◆ DOCUMENT EXTRACT ◆
_____
The 2019 Kogi State governorship election may have been won and lost, leaving the losers to nurse their wounds and the winner in endless joy and celebration. However, the exercise will go down in the history of Nigeria as one of the most violent polls. Tears and apprehension continue to trail the election as no fewer than 12 persons have been reportedly killed while members of the opposition party are said to have gone underground for fear of being attacked by political thugs.
The election was characterised by brute show of force, intimidation, arson and killings by thugs, most of who were allegedly under the cover of the police and other security agents.
But already and expectedly, encomiums and congratulatory messages have continued to pour in for the winner, Governor Yahaya Bello, of the All Progressives Congress (APC) while the losers especially the Peoples Democratic Party (PDP) candidate, Musa Wada, among others, have not only rejected the outcome of the poll but have also threatened legal fire and brimstone at the election tribunal.
From Lokoja, the state capital, Dekina, Ofu, Ajaokuta, Ogori Magongo, Ankpa, Igalamela/Odolu, Okehi to Okene and beyond, it was a reverberation of violence and show of force as the poll was replete with incidences of intimidation, harassments, killings and maiming of the defenceless electorate.
_____
(Extracted data entries)
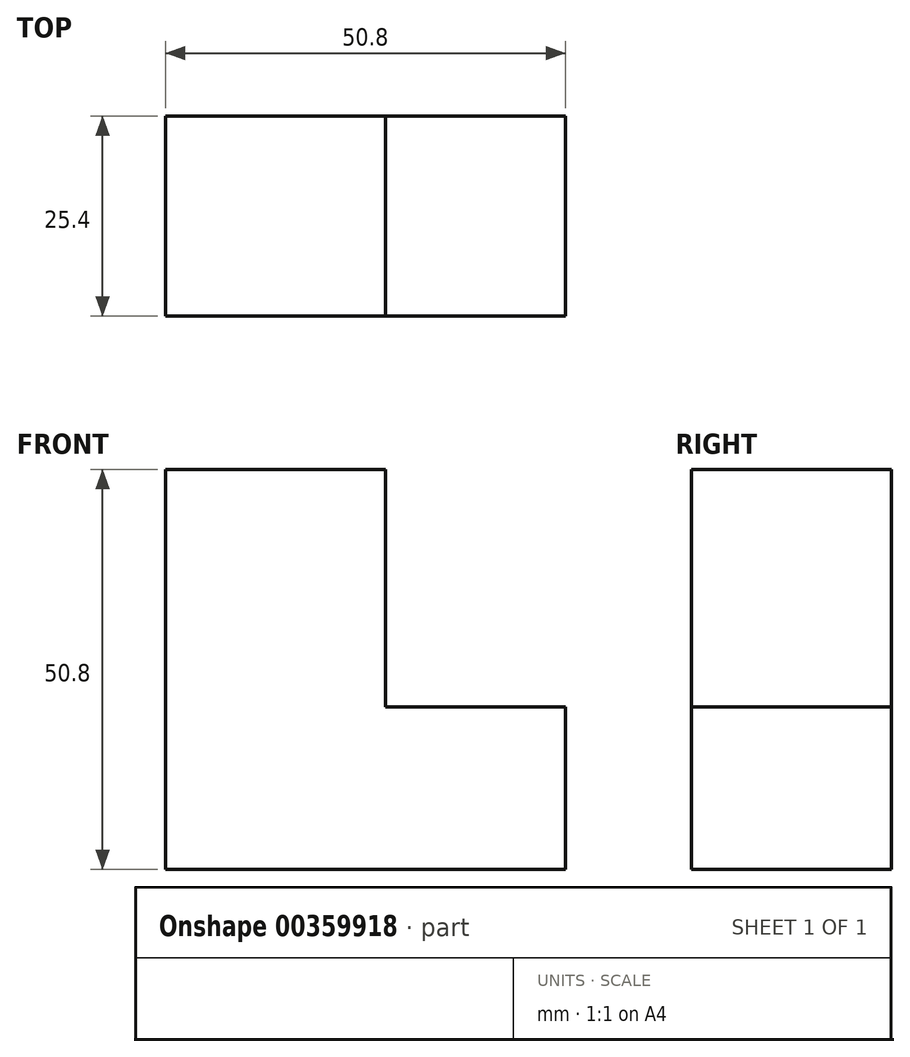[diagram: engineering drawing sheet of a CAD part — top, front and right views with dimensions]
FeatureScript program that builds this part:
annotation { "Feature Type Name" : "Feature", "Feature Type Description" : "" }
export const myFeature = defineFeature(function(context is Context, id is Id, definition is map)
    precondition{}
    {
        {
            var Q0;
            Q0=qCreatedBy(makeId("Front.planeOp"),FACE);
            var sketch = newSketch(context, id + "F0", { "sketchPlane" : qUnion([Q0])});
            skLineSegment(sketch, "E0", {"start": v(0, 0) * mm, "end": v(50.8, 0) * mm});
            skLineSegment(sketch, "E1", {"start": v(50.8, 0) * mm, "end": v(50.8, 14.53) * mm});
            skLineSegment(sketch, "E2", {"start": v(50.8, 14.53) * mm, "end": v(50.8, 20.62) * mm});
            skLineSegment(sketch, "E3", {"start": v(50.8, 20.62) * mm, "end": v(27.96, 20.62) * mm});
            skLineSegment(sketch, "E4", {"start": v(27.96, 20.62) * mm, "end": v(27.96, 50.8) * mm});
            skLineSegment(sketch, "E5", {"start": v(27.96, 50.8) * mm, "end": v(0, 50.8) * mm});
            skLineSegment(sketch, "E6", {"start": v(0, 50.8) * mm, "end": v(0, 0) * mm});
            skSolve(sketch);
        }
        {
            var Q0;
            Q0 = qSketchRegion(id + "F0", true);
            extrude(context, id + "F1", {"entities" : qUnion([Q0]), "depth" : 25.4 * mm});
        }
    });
_____
◆ GIVEN REQUEST A ◆
From the Kogi State election text, put this sentence into Spanish: "The election was characterised by brute show of force, intimidation, arson and killings by thugs, most of who were allegedly under the cover of the police and other security agents."
◆ GIVEN REQUEST B ◆
Copy out all of the CAD part records line for line, leaving out the pictures.
These records are unrelated to the Kogi State election text.

◆ EXPECTED ANSWER A ◆
La elección se caracterizó por una brutal demostración de fuerza, intimidación, incendios provocados y asesinatos cometidos por matones, la mayoría de los cuales supuestamente actuaban bajo la protección de la policía y de otros agentes de seguridad.

◆ EXPECTED ANSWER B ◆
[diagram: engineering drawing sheet of a CAD part — top, front and right views with dimensions]
FeatureScript program that builds this part:
annotation { "Feature Type Name" : "Feature", "Feature Type Description" : "" }
export const myFeature = defineFeature(function(context is Context, id is Id, definition is map)
    precondition{}
    {
        {
            var Q0;
            Q0=qCreatedBy(makeId("Front.planeOp"),FACE);
            var sketch = newSketch(context, id + "F0", { "sketchPlane" : qUnion([Q0])});
            skLineSegment(sketch, "E0", {"start": v(0, 0) * mm, "end": v(50.8, 0) * mm});
            skLineSegment(sketch, "E1", {"start": v(50.8, 0) * mm, "end": v(50.8, 14.53) * mm});
            skLineSegment(sketch, "E2", {"start": v(50.8, 14.53) * mm, "end": v(50.8, 20.62) * mm});
            skLineSegment(sketch, "E3", {"start": v(50.8, 20.62) * mm, "end": v(27.96, 20.62) * mm});
            skLineSegment(sketch, "E4", {"start": v(27.96, 20.62) * mm, "end": v(27.96, 50.8) * mm});
            skLineSegment(sketch, "E5", {"start": v(27.96, 50.8) * mm, "end": v(0, 50.8) * mm});
            skLineSegment(sketch, "E6", {"start": v(0, 50.8) * mm, "end": v(0, 0) * mm});
            skSolve(sketch);
        }
        {
            var Q0;
            Q0 = qSketchRegion(id + "F0", true);
            extrude(context, id + "F1", {"entities" : qUnion([Q0]), "depth" : 25.4 * mm});
        }
    });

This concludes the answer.